🤖 AI Summary
This study challenges the prevailing assumption in existing AI teaching assistant evaluation benchmarks that students readily adopt scaffolded guidance, an assumption rarely validated in real-world settings. The authors propose a dual-dimensional evaluation framework integrating both “tutor scaffolding” and “student uptake,” analyzing 9,490 authentic educational dialogues across nine datasets. Their quantitative and dialogic analyses reveal that students substantially reduce their reliance on scaffolding in practice and frequently steer conversations autonomously to pursue personalized learning objectives. Crucially, bypassing scaffolding does not necessarily impair learning outcomes; instead, it highlights a misalignment between current instructional frameworks and learners’ goals. These findings question dominant evaluation paradigms and advocate for future benchmarks that prioritize the adaptive capacity of AI teaching assistants across diverse learning contexts.
📝 Abstract
A central pedagogical value evaluated in AI tutor benchmarks is scaffolding: guiding students through graduated steps toward a solution. Alignment and evaluation methods for embedding scaffolding behaviour into chatbots, however, rest on an implicit assumption: that students will take up the scaffolding and engage in the conversation. To examine whether this assumption holds, we introduce an evaluation pipeline around two metrics - Chatbot Scaffolding and Student Uptake - and apply them across nine datasets of 9,490 chats, spanning AI tutor benchmarks and real-world deployments of educational chatbots.
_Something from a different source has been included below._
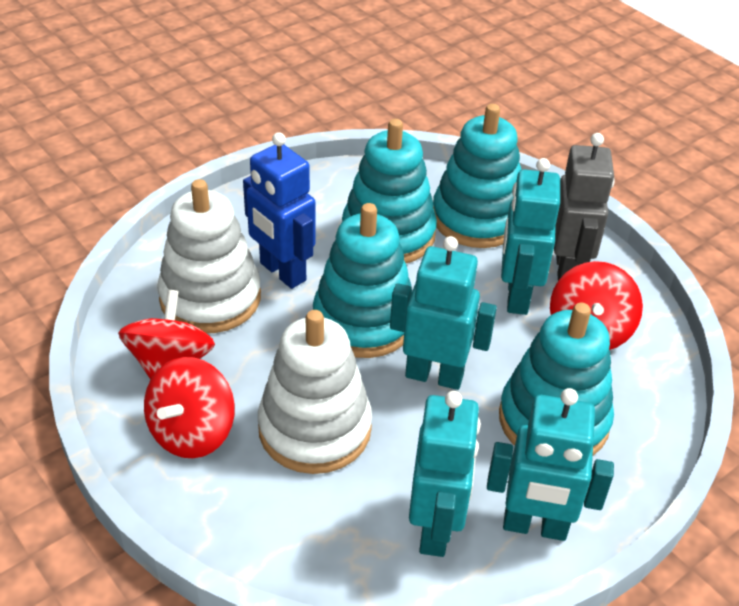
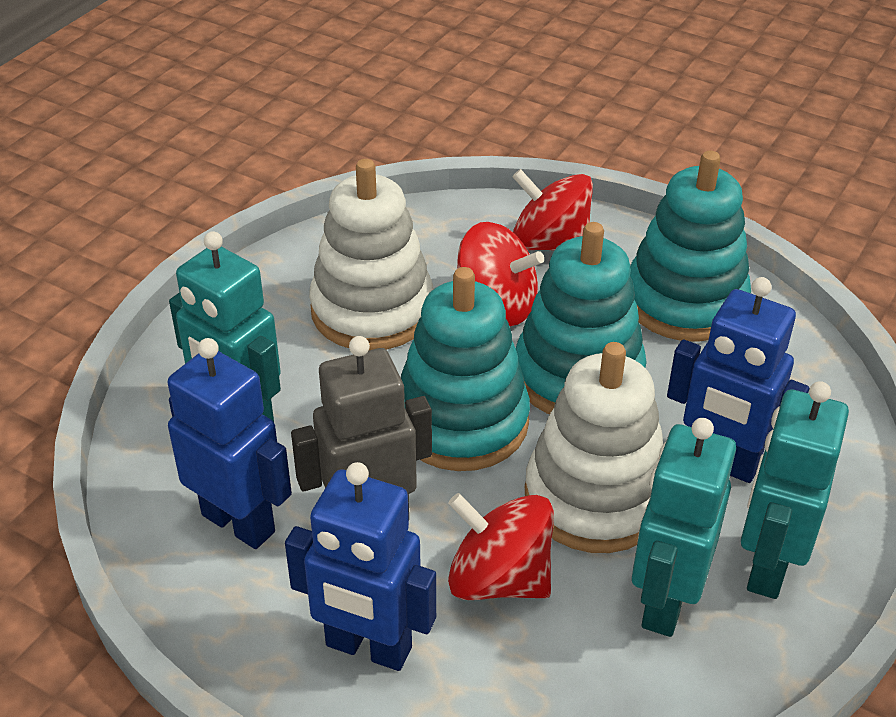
blue robot: [243,132,316,289] = 1 -> [168,338,292,549] [285,462,436,671] [667,277,809,483] = 3
turquoise robot: [390,236,497,390] [409,391,481,557] [487,388,614,541] [501,158,560,315] = 4 -> [169,231,281,422] [632,418,736,637] [741,381,849,599] = 3
turquoise stacking toy: [313,203,412,358] [342,119,437,263] [433,104,521,248] [499,303,614,455] = 4 -> [401,267,530,471] [516,222,647,414] [630,151,751,342] = 3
Our analysis reveals that while benchmarks assume a high-scaffolding, high-student-uptake environment, students in real-world settings exhibit lower levels of uptake overall - frequently bypassing the chatbot's pedagogical framing to drive the interaction toward their own learning goals at little interpersonal cost. We argue that bypassing scaffolding is not necessarily detrimental; rather, it frequently highlights a mismatch between a chatbot's pedagogical framing and the student's learning goals. To meaningfully evaluate the effectiveness of a chatbot's assistance, future benchmarks must move beyond the assumption that students will simply take up the scaffolding, and instead evaluate how these chatbots navigate diverse learning contexts and student-driven interaction patterns.